## [SET EXERCISE]
Please give the lines again starting at the line that contains "family: Rosaceae" and ending at the line that contains "genus: Bromus", substituting "vernacular name" for "common name" and changing nothing else.

— START OF LISTED RECORDS —

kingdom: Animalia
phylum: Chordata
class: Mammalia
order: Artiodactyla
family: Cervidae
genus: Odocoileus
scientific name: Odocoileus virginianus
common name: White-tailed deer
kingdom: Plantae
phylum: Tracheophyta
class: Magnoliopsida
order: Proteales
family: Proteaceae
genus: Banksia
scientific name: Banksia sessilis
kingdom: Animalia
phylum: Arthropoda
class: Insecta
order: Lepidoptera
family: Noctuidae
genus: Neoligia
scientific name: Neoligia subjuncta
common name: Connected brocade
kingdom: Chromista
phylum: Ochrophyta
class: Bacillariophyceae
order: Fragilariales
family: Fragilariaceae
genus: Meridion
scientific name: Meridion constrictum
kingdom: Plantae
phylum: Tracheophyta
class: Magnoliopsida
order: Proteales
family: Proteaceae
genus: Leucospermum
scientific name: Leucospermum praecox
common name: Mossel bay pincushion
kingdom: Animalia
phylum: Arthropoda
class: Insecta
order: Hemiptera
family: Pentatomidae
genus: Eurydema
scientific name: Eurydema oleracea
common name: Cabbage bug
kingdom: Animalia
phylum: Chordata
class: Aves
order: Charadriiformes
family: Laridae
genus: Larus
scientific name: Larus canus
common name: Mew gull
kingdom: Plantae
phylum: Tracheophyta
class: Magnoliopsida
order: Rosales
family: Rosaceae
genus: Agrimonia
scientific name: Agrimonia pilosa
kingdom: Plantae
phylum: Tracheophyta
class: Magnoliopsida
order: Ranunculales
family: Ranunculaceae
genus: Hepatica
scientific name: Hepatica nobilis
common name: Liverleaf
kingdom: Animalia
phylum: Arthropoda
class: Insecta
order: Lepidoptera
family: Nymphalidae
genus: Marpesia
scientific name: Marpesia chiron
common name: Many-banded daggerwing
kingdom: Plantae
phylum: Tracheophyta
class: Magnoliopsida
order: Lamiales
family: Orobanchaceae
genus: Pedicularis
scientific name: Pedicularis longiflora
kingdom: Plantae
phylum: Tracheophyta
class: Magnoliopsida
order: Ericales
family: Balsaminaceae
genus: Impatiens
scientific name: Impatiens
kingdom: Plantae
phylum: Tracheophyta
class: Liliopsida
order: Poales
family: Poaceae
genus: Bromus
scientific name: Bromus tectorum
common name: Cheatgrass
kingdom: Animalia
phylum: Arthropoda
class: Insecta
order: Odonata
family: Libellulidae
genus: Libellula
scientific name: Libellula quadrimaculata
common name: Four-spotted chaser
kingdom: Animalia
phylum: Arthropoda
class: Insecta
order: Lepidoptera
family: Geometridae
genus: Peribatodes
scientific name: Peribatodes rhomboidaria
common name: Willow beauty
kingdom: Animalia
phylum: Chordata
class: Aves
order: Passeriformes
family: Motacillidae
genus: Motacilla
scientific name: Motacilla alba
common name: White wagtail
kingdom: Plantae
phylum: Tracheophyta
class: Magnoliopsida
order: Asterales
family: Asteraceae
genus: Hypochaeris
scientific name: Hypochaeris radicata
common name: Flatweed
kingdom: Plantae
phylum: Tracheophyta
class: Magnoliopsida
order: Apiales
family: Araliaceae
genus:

— END OF LISTED RECORDS —

## [ANSWER IN FULL]
family: Rosaceae
genus: Agrimonia
scientific name: Agrimonia pilosa
kingdom: Plantae
phylum: Tracheophyta
class: Magnoliopsida
order: Ranunculales
family: Ranunculaceae
genus: Hepatica
scientific name: Hepatica nobilis
vernacular name: Liverleaf
kingdom: Animalia
phylum: Arthropoda
class: Insecta
order: Lepidoptera
family: Nymphalidae
genus: Marpesia
scientific name: Marpesia chiron
vernacular name: Many-banded daggerwing
kingdom: Plantae
phylum: Tracheophyta
class: Magnoliopsida
order: Lamiales
family: Orobanchaceae
genus: Pedicularis
scientific name: Pedicularis longiflora
kingdom: Plantae
phylum: Tracheophyta
class: Magnoliopsida
order: Ericales
family: Balsaminaceae
genus: Impatiens
scientific name: Impatiens
kingdom: Plantae
phylum: Tracheophyta
class: Liliopsida
order: Poales
family: Poaceae
genus: Bromus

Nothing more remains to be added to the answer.